Records for the task START

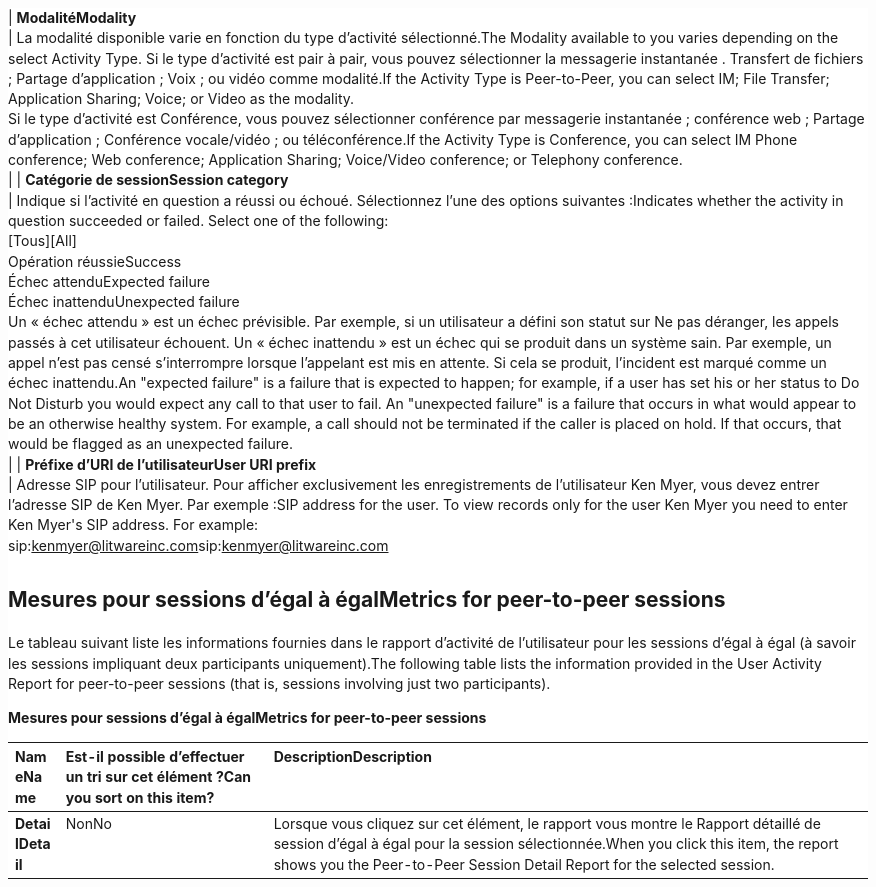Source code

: | <span data-ttu-id="0ebda-184">**Modalité**</span><span class="sxs-lookup"><span data-stu-id="0ebda-184">**Modality**</span></span> <br/>         | <span data-ttu-id="0ebda-185">La modalité disponible varie en fonction du type d’activité sélectionné.</span><span class="sxs-lookup"><span data-stu-id="0ebda-185">The Modality available to you varies depending on the select Activity Type.</span></span> <span data-ttu-id="0ebda-186">Si le type d’activité est pair à pair, vous pouvez sélectionner la messagerie instantanée . Transfert de fichiers ; Partage d’application ; Voix ; ou vidéo comme modalité.</span><span class="sxs-lookup"><span data-stu-id="0ebda-186">If the Activity Type is Peer-to-Peer, you can select IM; File Transfer; Application Sharing; Voice; or Video as the modality.</span></span>  <br/> <span data-ttu-id="0ebda-187">Si le type d’activité est Conférence, vous pouvez sélectionner conférence par messagerie instantanée ; conférence web ; Partage d’application ; Conférence vocale/vidéo ; ou téléconférence.</span><span class="sxs-lookup"><span data-stu-id="0ebda-187">If the Activity Type is Conference, you can select IM Phone conference; Web conference; Application Sharing; Voice/Video conference; or Telephony conference.</span></span>  <br/>         |
| <span data-ttu-id="0ebda-188">**Catégorie de session**</span><span class="sxs-lookup"><span data-stu-id="0ebda-188">**Session category**</span></span> <br/> | <span data-ttu-id="0ebda-p118">Indique si l’activité en question a réussi ou échoué. Sélectionnez l’une des options suivantes :</span><span class="sxs-lookup"><span data-stu-id="0ebda-p118">Indicates whether the activity in question succeeded or failed. Select one of the following:</span></span> <br/>  <span data-ttu-id="0ebda-191">[Tous]</span><span class="sxs-lookup"><span data-stu-id="0ebda-191">[All]</span></span> <br/>  <span data-ttu-id="0ebda-192">Opération réussie</span><span class="sxs-lookup"><span data-stu-id="0ebda-192">Success</span></span> <br/>  <span data-ttu-id="0ebda-193">Échec attendu</span><span class="sxs-lookup"><span data-stu-id="0ebda-193">Expected failure</span></span> <br/>  <span data-ttu-id="0ebda-194">Échec inattendu</span><span class="sxs-lookup"><span data-stu-id="0ebda-194">Unexpected failure</span></span> <br/>  <span data-ttu-id="0ebda-p119">Un « échec attendu » est un échec prévisible. Par exemple, si un utilisateur a défini son statut sur Ne pas déranger, les appels passés à cet utilisateur échouent. Un « échec inattendu » est un échec qui se produit dans un système sain. Par exemple, un appel n’est pas censé s’interrompre lorsque l’appelant est mis en attente. Si cela se produit, l’incident est marqué comme un échec inattendu.</span><span class="sxs-lookup"><span data-stu-id="0ebda-p119">An "expected failure" is a failure that is expected to happen; for example, if a user has set his or her status to Do Not Disturb you would expect any call to that user to fail. An "unexpected failure" is a failure that occurs in what would appear to be an otherwise healthy system. For example, a call should not be terminated if the caller is placed on hold. If that occurs, that would be flagged as an unexpected failure.</span></span> <br/> |
| <span data-ttu-id="0ebda-199">**Préfixe d’URI de l’utilisateur**</span><span class="sxs-lookup"><span data-stu-id="0ebda-199">**User URI prefix**</span></span> <br/>  | <span data-ttu-id="0ebda-p120">Adresse SIP pour l’utilisateur. Pour afficher exclusivement les enregistrements de l’utilisateur Ken Myer, vous devez entrer l’adresse SIP de Ken Myer. Par exemple :</span><span class="sxs-lookup"><span data-stu-id="0ebda-p120">SIP address for the user. To view records only for the user Ken Myer you need to enter Ken Myer's SIP address. For example:</span></span>  <br/> <span data-ttu-id="0ebda-203">sip:kenmyer@litwareinc.com</span><span class="sxs-lookup"><span data-stu-id="0ebda-203">sip:kenmyer@litwareinc.com</span></span>  <br/>

## <a name="metrics-for-peer-to-peer-sessions"></a><span data-ttu-id="0ebda-204">Mesures pour sessions d’égal à égal</span><span class="sxs-lookup"><span data-stu-id="0ebda-204">Metrics for peer-to-peer sessions</span></span>

<span data-ttu-id="0ebda-205">Le tableau suivant liste les informations fournies dans le rapport d’activité de l’utilisateur pour les sessions d’égal à égal (à savoir les sessions impliquant deux participants uniquement).</span><span class="sxs-lookup"><span data-stu-id="0ebda-205">The following table lists the information provided in the User Activity Report for peer-to-peer sessions (that is, sessions involving just two participants).</span></span>

<span data-ttu-id="0ebda-206">**Mesures pour sessions d’égal à égal**</span><span class="sxs-lookup"><span data-stu-id="0ebda-206">**Metrics for peer-to-peer sessions**</span></span>

|<span data-ttu-id="0ebda-207">**Name**</span><span class="sxs-lookup"><span data-stu-id="0ebda-207">**Name**</span></span>|<span data-ttu-id="0ebda-208">**Est-il possible d’effectuer un tri sur cet élément ?**</span><span class="sxs-lookup"><span data-stu-id="0ebda-208">**Can you sort on this item?**</span></span>|<span data-ttu-id="0ebda-209">**Description**</span><span class="sxs-lookup"><span data-stu-id="0ebda-209">**Description**</span></span>|
|:-----|:-----|:-----|
|<span data-ttu-id="0ebda-210">**Detail**</span><span class="sxs-lookup"><span data-stu-id="0ebda-210">**Detail**</span></span> <br/> |<span data-ttu-id="0ebda-211">Non</span><span class="sxs-lookup"><span data-stu-id="0ebda-211">No</span></span>  <br/> |<span data-ttu-id="0ebda-212">Lorsque vous cliquez sur cet élément, le rapport vous montre le Rapport détaillé de session d’égal à égal pour la session sélectionnée.</span><span class="sxs-lookup"><span data-stu-id="0ebda-212">When you click this item, the report shows you the Peer-to-Peer Session Detail Report for the selected session.</span></span>  <br/> |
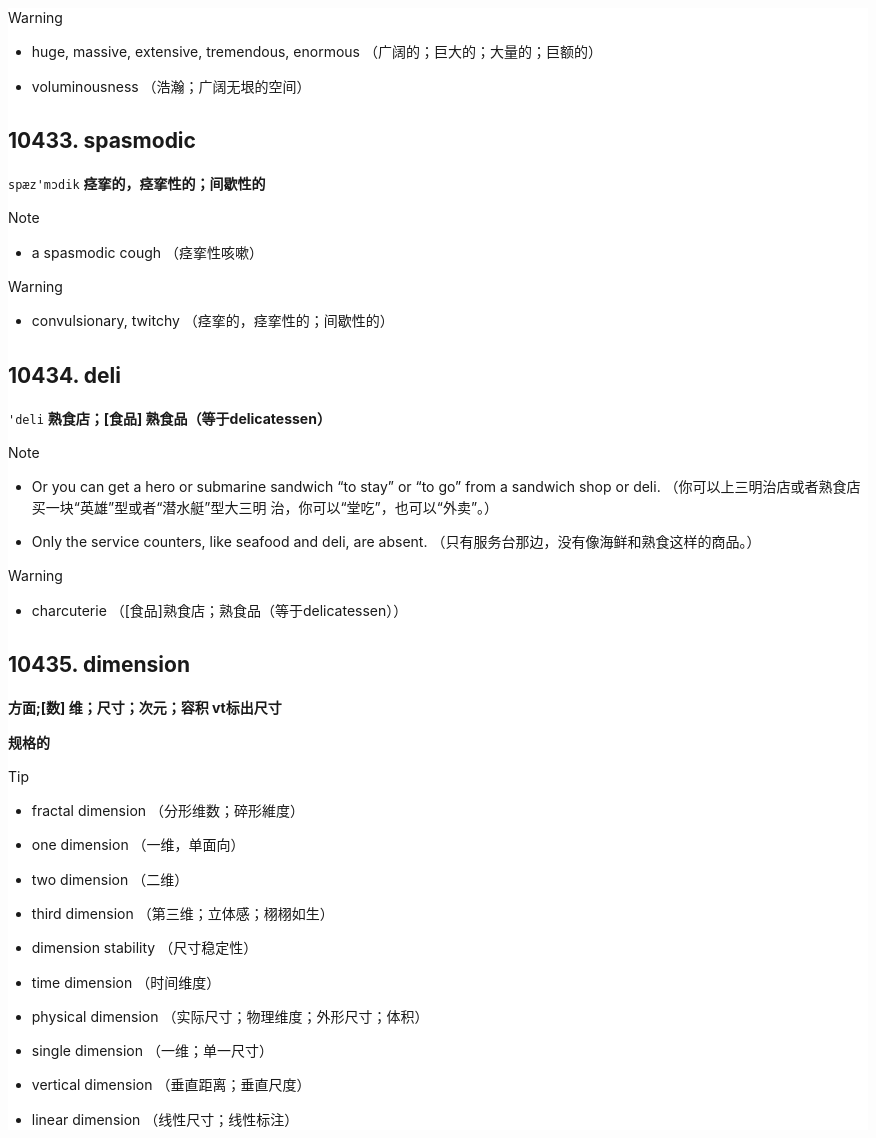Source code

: > [!WARNING]
>
> - huge, massive, extensive, tremendous, enormous （广阔的；巨大的；大量的；巨额的）
>
> - voluminousness （浩瀚；广阔无垠的空间）
>

## 10433. spasmodic

`spæz'mɔdik`  **痉挛的，痉挛性的；间歇性的**

> [!NOTE]
>
> - a spasmodic cough （痉挛性咳嗽）
>

> [!WARNING]
>
> - convulsionary, twitchy （痉挛的，痉挛性的；间歇性的）
>

## 10434. deli

`'deli`  **熟食店；[食品] 熟食品（等于delicatessen）**

> [!NOTE]
>
> - Or you can get a hero or submarine sandwich “to stay” or “to go” from a sandwich shop or deli. （你可以上三明治店或者熟食店买一块“英雄”型或者“潜水艇”型大三明 治，你可以“堂吃”，也可以“外卖”。）
>
> - Only the service counters, like seafood and deli, are absent. （只有服务台那边，没有像海鲜和熟食这样的商品。）
>

> [!WARNING]
>
> - charcuterie （[食品]熟食店；熟食品（等于delicatessen））
>

## 10435. dimension

**方面;[数] 维；尺寸；次元；容积 vt标出尺寸**

**规格的**

> [!TIP]
>
> - fractal dimension （分形维数；碎形維度）
>
> - one dimension （一维，单面向）
>
> - two dimension （二维）
>
> - third dimension （第三维；立体感；栩栩如生）
>
> - dimension stability （尺寸稳定性）
>
> - time dimension （时间维度）
>
> - physical dimension （实际尺寸；物理维度；外形尺寸；体积）
>
> - single dimension （一维；单一尺寸）
>
> - vertical dimension （垂直距离；垂直尺度）
>
> - linear dimension （线性尺寸；线性标注）
>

Records for the task END

What you need to do
Pick out every line of the rows that contains the word "this", and copy each one in full. Case counts.

Expected answer
|<span data-ttu-id="0ebda-207">**Name**</span><span class="sxs-lookup"><span data-stu-id="0ebda-207">**Name**</span></span>|<span data-ttu-id="0ebda-208">**Est-il possible d’effectuer un tri sur cet élément ?**</span><span class="sxs-lookup"><span data-stu-id="0ebda-208">**Can you sort on this item?**</span></span>|<span data-ttu-id="0ebda-209">**Description**</span><span class="sxs-lookup"><span data-stu-id="0ebda-209">**Description**</span></span>|
|<span data-ttu-id="0ebda-210">**Detail**</span><span class="sxs-lookup"><span data-stu-id="0ebda-210">**Detail**</span></span> <br/> |<span data-ttu-id="0ebda-211">Non</span><span class="sxs-lookup"><span data-stu-id="0ebda-211">No</span></span>  <br/> |<span data-ttu-id="0ebda-212">Lorsque vous cliquez sur cet élément, le rapport vous montre le Rapport détaillé de session d’égal à égal pour la session sélectionnée.</span><span class="sxs-lookup"><span data-stu-id="0ebda-212">When you click this item, the report shows you the Peer-to-Peer Session Detail Report for the selected session.</span></span>  <br/> |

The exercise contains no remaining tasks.